Sergeant Riley introduced himself. ‘She’s at the coffee booth.’ He pointed to one screen. The image was several generations short of high definition, but there, sitting among those topping up on hot drinks and pastries, was a girl, short to average height, boyishly skinny,
shiny branded tracksuit and baseball cap. Nikki sipped her coffee with her head down and kept checking the phone in her hand.

‘She’s gone blonde.’ Stark pointed at the ponytail.

‘She’ll be the belle of the jail,’ muttered Fran, with a dark smile. ‘How long till her train’s called?’

‘Forty-five minutes.’

‘Okay. Safer if we take her in the car away from the crowd.’

Riley nodded. ‘I’ve got Passport Control standing by to pull her car over on the pretext of a spot check.’

A few minutes later Nikki stood and walked into the toilets.

‘Odd,’ said Riley. ‘She went on the way in.’

‘I guess the heartless little cow is prone to nerves after all.’ Fran scoffed. ‘The Ladies Room has never been a sadder misnomer.’

Nikki emerged, towing a small black, wheeled suitcase, and turned towards the exit. Every officer in the suite sat up.

‘Are we looking at some kind of drop?’ frowned Riley. ‘I thought this was a fugitive case.’

‘It is,’ said Fran, equally puzzled. ‘Can you wind this back?’

‘There!’ Riley pointed at a woman, emerging backwards from the toilets. His officer paused the image. She was pulling a large wheeled suitcase. One of those solid ones with the hard shell, but cheap, unbranded.

Fran frowned. ‘What?’

‘People don’t wheel in cumbersome luggage. They leave it in the car. Why is this woman trailing around a sodding great case? Rewind a bit more … There, play.’

Coming in from the car park the woman approached the coffee booth without looking at Nikki, glanced at the refreshments without buying, then walked back past them on her way to the toilets. Nikki got up and followed her in. The woman re-emerged and went straight back outside. Nikki came out with the smaller case.

Another camera showed the woman lifting the large case into a BMW, getting in and driving off to join the queue for France. Riley was shaking his head. ‘Little woman throws a big case into the boot one-handed … Rewind it to where she gets out, Thompson.’

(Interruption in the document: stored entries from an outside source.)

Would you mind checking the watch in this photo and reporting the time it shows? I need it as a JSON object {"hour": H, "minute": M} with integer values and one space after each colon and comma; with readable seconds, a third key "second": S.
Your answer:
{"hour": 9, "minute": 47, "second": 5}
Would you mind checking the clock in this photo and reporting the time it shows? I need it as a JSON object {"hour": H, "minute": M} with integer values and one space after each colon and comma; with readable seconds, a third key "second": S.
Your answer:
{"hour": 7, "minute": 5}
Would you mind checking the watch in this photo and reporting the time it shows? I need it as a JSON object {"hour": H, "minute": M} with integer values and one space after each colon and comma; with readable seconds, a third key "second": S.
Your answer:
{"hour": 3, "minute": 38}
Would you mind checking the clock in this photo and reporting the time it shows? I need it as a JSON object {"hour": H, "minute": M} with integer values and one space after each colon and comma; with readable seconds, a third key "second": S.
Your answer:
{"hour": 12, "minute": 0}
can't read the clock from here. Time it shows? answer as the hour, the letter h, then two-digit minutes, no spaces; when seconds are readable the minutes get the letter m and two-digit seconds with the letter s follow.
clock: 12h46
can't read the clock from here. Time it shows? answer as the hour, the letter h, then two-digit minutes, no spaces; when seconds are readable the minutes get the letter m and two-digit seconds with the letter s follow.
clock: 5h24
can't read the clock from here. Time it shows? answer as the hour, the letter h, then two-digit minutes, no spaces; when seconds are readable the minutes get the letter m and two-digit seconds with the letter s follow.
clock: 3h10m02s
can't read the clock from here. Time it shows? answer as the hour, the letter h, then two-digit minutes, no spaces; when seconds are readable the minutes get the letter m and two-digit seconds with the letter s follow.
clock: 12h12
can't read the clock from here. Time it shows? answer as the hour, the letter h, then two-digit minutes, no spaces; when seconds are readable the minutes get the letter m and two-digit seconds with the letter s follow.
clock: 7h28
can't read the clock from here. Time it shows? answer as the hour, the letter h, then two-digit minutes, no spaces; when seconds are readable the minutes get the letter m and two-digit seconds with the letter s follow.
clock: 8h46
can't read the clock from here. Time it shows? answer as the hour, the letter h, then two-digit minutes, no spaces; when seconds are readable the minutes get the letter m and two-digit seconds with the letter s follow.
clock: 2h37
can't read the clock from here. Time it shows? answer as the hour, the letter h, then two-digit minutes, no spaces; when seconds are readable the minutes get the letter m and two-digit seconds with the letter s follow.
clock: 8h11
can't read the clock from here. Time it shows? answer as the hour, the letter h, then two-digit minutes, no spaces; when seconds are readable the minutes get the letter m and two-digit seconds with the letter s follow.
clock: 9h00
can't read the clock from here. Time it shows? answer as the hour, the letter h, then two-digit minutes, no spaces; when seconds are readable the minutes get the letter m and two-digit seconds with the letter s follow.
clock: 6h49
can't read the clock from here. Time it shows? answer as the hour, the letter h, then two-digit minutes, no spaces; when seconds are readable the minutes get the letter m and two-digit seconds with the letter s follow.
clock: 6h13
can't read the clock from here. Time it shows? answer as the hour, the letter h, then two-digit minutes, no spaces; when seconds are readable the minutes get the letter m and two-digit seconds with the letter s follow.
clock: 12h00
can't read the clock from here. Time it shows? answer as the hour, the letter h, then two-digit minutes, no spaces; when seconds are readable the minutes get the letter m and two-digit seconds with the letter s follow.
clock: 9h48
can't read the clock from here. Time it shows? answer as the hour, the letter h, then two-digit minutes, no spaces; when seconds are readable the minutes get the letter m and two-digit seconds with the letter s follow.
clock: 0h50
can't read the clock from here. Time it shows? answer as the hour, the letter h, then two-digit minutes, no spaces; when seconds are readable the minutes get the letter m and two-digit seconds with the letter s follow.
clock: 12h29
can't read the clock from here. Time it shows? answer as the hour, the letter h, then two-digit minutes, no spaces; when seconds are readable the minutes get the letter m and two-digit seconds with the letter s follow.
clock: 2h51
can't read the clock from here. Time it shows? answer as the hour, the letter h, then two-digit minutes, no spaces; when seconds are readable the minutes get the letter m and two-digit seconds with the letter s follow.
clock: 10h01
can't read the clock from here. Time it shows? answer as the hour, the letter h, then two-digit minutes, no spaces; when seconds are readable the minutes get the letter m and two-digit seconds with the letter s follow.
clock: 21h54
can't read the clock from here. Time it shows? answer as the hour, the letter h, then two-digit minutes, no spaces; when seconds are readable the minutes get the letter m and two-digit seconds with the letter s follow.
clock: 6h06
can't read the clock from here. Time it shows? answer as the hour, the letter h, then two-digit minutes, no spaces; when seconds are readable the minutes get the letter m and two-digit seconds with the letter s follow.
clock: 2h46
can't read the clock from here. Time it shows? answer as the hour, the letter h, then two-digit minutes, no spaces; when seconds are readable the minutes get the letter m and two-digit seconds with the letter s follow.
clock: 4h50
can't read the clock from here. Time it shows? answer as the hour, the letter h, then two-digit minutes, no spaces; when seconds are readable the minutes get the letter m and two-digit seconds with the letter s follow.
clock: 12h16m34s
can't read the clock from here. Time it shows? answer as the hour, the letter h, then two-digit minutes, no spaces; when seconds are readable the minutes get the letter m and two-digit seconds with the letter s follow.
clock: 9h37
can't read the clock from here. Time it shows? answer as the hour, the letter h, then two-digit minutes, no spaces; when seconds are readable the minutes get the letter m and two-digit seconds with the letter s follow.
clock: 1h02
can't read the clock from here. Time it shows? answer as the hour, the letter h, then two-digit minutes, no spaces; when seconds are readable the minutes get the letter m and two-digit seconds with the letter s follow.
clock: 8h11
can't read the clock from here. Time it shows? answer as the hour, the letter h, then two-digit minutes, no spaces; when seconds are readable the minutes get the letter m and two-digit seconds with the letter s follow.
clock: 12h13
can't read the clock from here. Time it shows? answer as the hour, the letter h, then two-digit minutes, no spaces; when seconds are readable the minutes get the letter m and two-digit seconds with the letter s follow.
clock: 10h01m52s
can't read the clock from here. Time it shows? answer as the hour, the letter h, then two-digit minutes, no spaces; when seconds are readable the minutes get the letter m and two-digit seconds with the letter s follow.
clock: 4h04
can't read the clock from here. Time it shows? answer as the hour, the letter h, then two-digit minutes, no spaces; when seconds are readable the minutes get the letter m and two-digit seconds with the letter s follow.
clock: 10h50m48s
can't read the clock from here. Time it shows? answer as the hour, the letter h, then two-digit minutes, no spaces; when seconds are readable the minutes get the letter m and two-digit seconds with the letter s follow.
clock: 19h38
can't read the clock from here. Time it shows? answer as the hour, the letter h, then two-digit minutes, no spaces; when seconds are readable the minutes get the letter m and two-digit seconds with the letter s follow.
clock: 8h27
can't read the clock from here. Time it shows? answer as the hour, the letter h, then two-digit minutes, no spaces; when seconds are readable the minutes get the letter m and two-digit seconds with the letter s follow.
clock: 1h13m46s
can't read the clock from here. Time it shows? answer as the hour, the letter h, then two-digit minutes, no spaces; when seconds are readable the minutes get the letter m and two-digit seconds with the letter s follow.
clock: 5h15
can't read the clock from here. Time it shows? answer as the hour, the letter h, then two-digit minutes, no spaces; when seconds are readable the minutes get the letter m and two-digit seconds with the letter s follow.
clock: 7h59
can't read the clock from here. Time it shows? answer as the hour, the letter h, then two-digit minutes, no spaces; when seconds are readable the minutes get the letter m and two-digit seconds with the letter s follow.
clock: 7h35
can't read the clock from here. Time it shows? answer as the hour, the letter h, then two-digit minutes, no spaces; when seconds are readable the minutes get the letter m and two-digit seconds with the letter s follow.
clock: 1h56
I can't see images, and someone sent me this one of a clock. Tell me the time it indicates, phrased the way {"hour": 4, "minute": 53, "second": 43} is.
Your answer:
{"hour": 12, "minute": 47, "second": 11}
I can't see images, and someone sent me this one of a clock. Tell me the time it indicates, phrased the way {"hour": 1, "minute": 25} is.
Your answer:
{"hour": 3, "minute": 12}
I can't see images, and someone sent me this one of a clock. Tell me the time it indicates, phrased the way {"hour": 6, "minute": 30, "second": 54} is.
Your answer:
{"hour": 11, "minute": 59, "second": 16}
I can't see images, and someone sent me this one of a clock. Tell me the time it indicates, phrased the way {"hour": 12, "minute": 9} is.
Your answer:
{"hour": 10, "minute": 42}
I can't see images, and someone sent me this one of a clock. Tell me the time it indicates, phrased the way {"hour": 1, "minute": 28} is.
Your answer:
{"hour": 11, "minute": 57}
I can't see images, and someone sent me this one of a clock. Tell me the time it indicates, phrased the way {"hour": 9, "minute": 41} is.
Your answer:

The constable complied. The woman parked, got out and lifted the big case out of the boot.

‘Two hands, much heavier,’ nodded Fran. She turned to stare at the real-time image of Nikki crossing the car park. ‘So what’s in that case?’ she mused aloud. ‘Get Passport Control to pull her over.’

Riley radioed the instruction.

‘Where’s she going?’ asked Stark. On screen Nikki had turned right out of the exit and was heading out of the car park.

‘The Golf’s in the coach park,’ explained one constable, operating the CCTV.

The car park swept in a quadrant around one corner of the terminal and gave way to an equally large area crammed with coaches, motor-homes, towed caravans, dozens of cars and hundreds of people milling around and making use of the grassed area and children’s playground beyond. ‘Where?’ asked Stark.

‘I haven’t got a camera on it. It’s back there between those gold double-deckers.’ They watched Nikki disappear where the constable was pointing.

Several minutes passed.

‘I don’t like this,’ announced Fran, picking up a pair of radios. ‘Let’s go round there and get eyes on her.’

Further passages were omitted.